Sesindeki dinginlikten zannettiğimin ve Taehyung'un söylediğinin aksine ortak kararımızın boşanmak olduğunu anladığı zaman bize karşı çıkmayacağını hissettim, tabii bunun  için önce Taehyung'un da söylediklerime onay vermesi gerekiyordu.

Ben her şeyin hallolduğunu düşünür, göğüs kafesimi sıkıştıran kalın düğümlerin çözüldüğünü ve ferahladığımı hissederken Taehyung bakışlarını benden alıp babasına çevirdi ve beni tabiri caizse dumur ederek "Aslında baba, ben Jungkook'u seviyorum ve ondan ayrılmayı düşünmüyorum.
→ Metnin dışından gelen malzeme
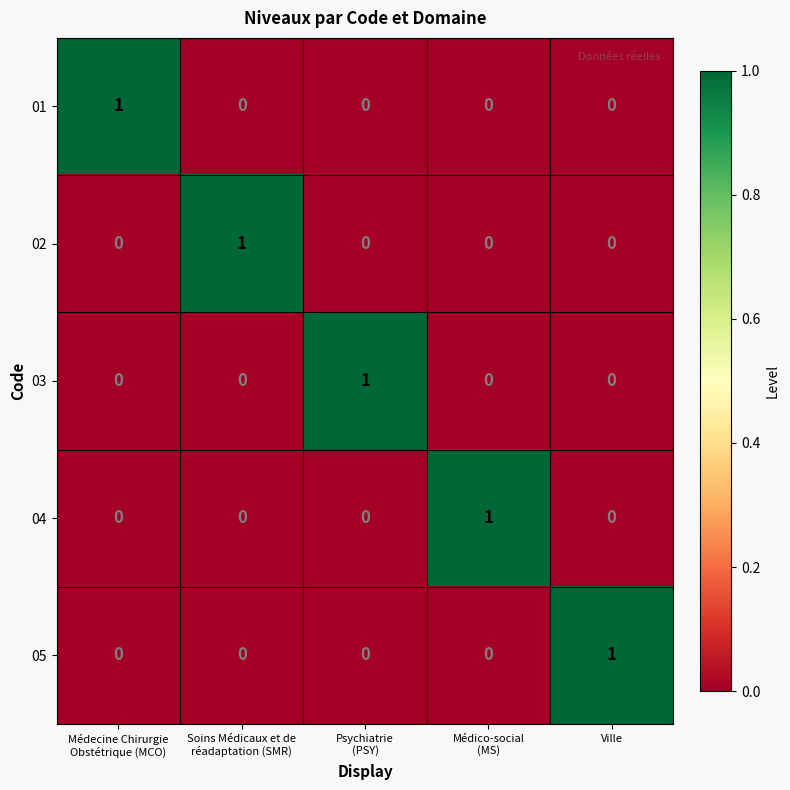

How many distinct data groups are displayed?

5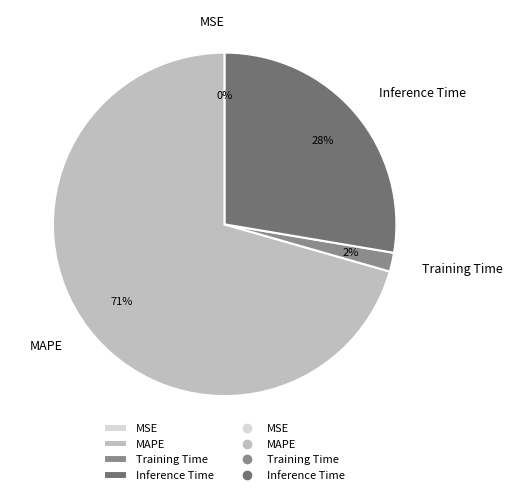

Combined, do MAPE and Inference Time account for over 50%?

Yes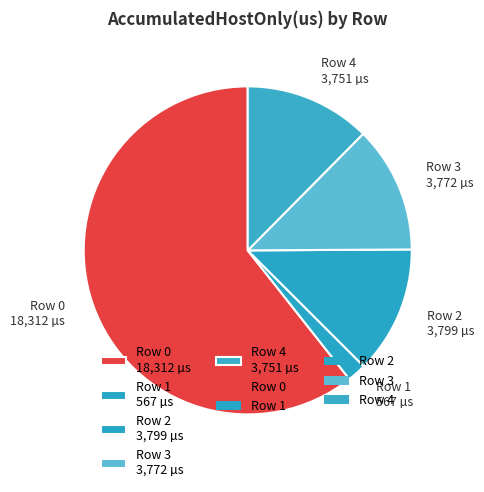

Does any single category account for the majority?

Yes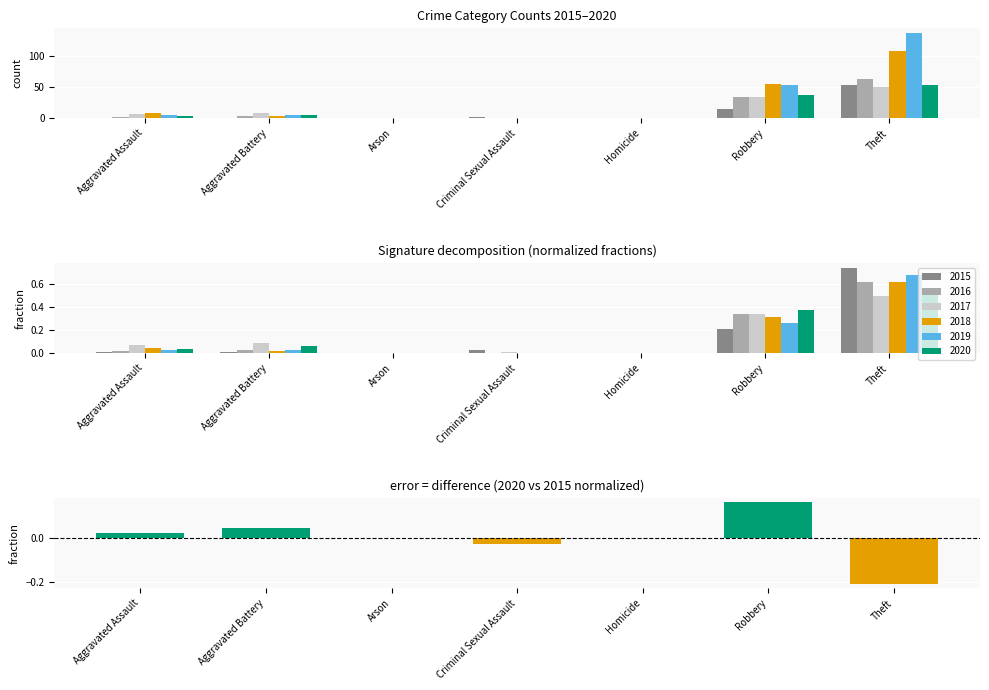

Rank the categories by value from highest to lowest.

Robbery, Aggravated Battery, Aggravated Assault, Arson, Homicide, Criminal Sexual Assault, Theft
Bu saçma sapan fikirlere nereden kapıldı onu da bilmiyorum çünkü evliliğimiz gayet güzel gidiyor, hatta son günlerde ona çocuk istediğimden bahsetmeyi düşünüp duruyordum." dedi.

Söylediği yalanlarla ağzım açık kalır, yüzüm şokla çarpılırken bakışlarım yukarı doğru kıvrılan kırmızı dudaklarında takılı kaldı. Tam o anda amacının ne olduğunu kavradım; Taehyung'un yegane amacı benim akıl sağlığımı yitirmemdi.